Written instruction 1
In the column, restate the paragraph beginning "There's nothing wrong with the Americans" as a short list that keeps its main points.
Written instruction 2
Summarize the column in two sentences.

Given text
** begin **

As it turned out, the two pilots upon their indignant return were found to be anthrax-free. From what I hear, the US immigration and naturalization service (INS) is apologizing to them – which is rare because those INS bozos play rough, without an excuse-me or by-your-leave. Probably they’re still smarting over having permitted all those Saudi, Egyptian, and other Arab terrorists and hijackers into the USA, some of them on flimsy student visas.

It was discovered that another Filipino pilot, angry at not having been chosen for those cushy Nigerian jobs, resentfully sabotaged his two "buddies" by placing that hoax phone-call. What a dirty scum. He ought to be barred from flying for life, and slapped into jail for that shameful act. No names can be mentioned now, pending a crackdown. Abangan.

So, there you are. How can our President convince Americans to come here when there’s no peace and order in Metro Manila and the countryside, when kidnapping is a cottage industry, and the Crab Mentality continues to prevail. There used to be a saying to the effect that "there’s honor even among thieves." What about among us Filipinos? Sometimes I hope, uplifted by instances of heroism and generosity in our midst. Most times, I hate to admit – I despair.
* * *
The daily Malaya banner-headlined yesterday: "SECRET TALKS ON US ACCESS TO BASES BARED."

This is no secret. In fact, we’d be disappointed if this did not come up when President GMA meets US President Bush in the White House. Now that Russia’s President Vladmir Putin has left, after some dialogue on the ranch, to return to Moscow, perhaps George will have enough time to have more than coffee and biscuits with our Chief Executive. Unless some other VIP arrives requiring Bush’s attention. Nowadays, as America belatedly strives to rejoin the World Club (Sus, even UNESCO!), the White House entrance on Pennsylvania avenue is practically a revolving door.

What remains for us to find out is that kind of quid we are getting for the quo. Cuentas claras. Marriages may be made in heaven (and divorced in Las Vegas), but alliances are hatched at the bargaining table.

There’s nothing wrong with the Americans, as our allies in Mutual Defense and other auld-lang-syne relationships, getting access to the facilities of our military bases, anchorage places and airfields. This sort of "cash and carry" is good for our cash-strapped economy. But since, inevitably, we’ll be accused of selling our souls for a mess of potage, let’s get the price right. Even in Vietnam, the buzzword is: "Yankee, come back. But don’t forget to bring dollars." The Vietnamese proved their patriotism, nationalism and staying power by beating the Americans in the 1970s. Now they’re demonstrating their pragmatism.

What about us? All bluster and no rice?
* * *
We have one advantage over other countries. While everybody is panicking over the global "recession", we’ve been in Ground Zero ourselves for so long that we’ve long ago adjusted ourselves and gotten used to it.

** end **

Given data
** begin **

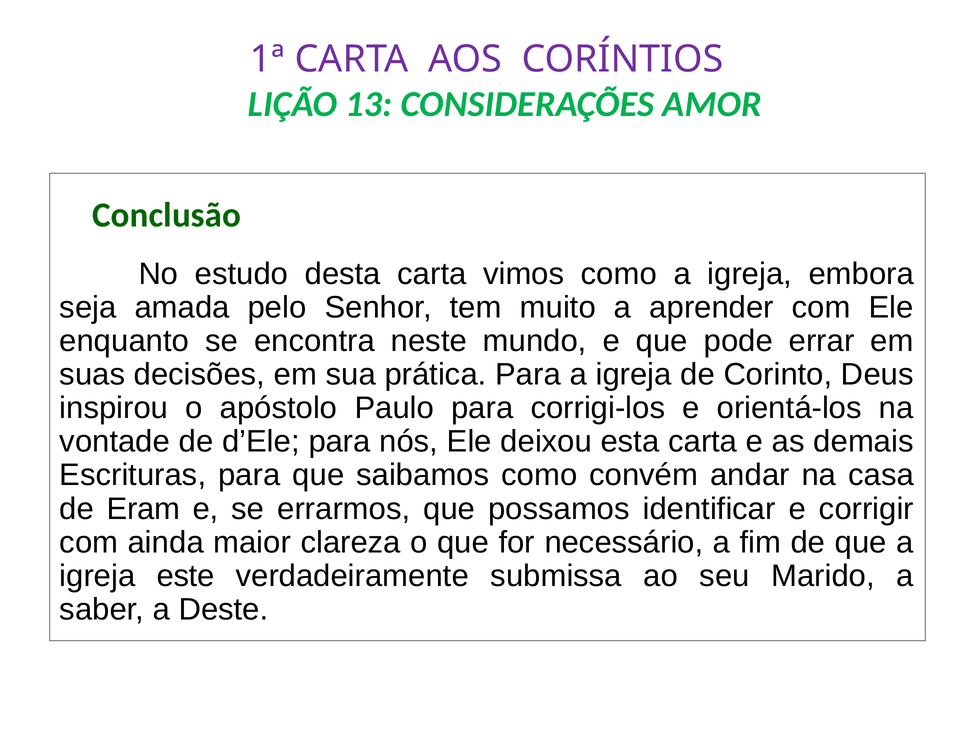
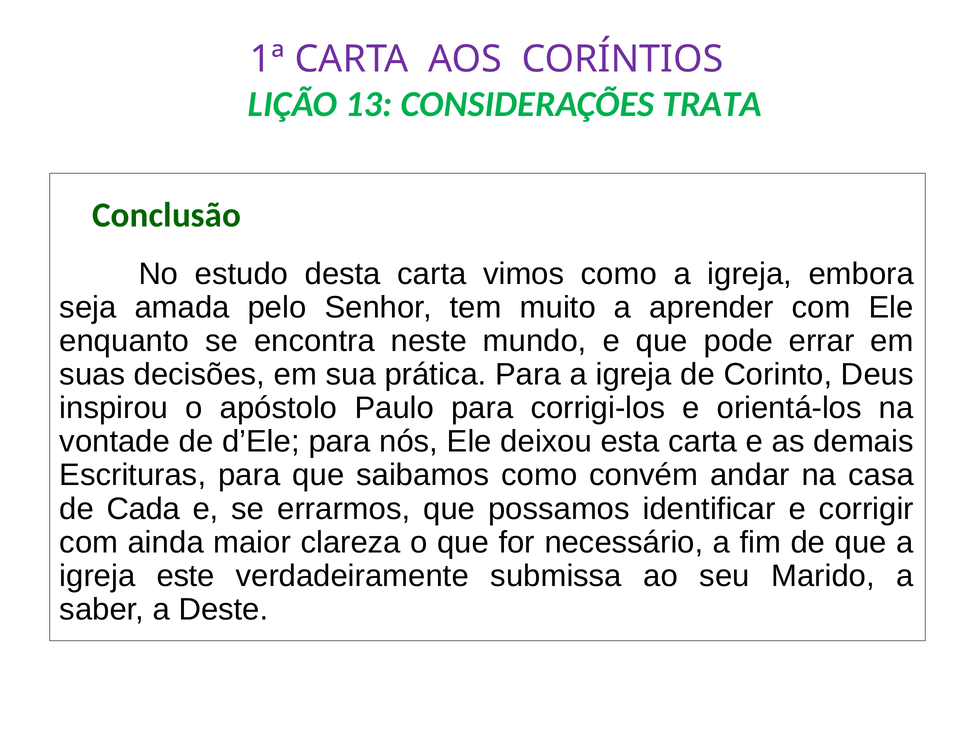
AMOR: AMOR -> TRATA
Eram: Eram -> Cada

** end **

Response 1
- Giving the Americans, as allies under Mutual Defense and other long-standing ties, access to the country's military bases, anchorage places and airfields is acceptable.
- This "cash and carry" arrangement helps the cash-strapped economy.
- Critics will inevitably claim the country is selling its soul for a mess of potage, so the price should be set right.
- Vietnam beat the Americans in the 1970s, but its buzzword now is "Yankee, come back. But don't forget to bring dollars," which shows its pragmatism.

Response 2
The column reports that two pilots were found free of anthrax after a rival Filipino pilot, angry at missing out on Nigerian jobs, had sabotaged them with a hoax phone call, and it despairs over the lack of peace and order and the persistent Crab Mentality. It then argues that US access to the country's military bases, expected to come up when President GMA meets President Bush, is fine and good for the cash-strapped economy as long as the price is right.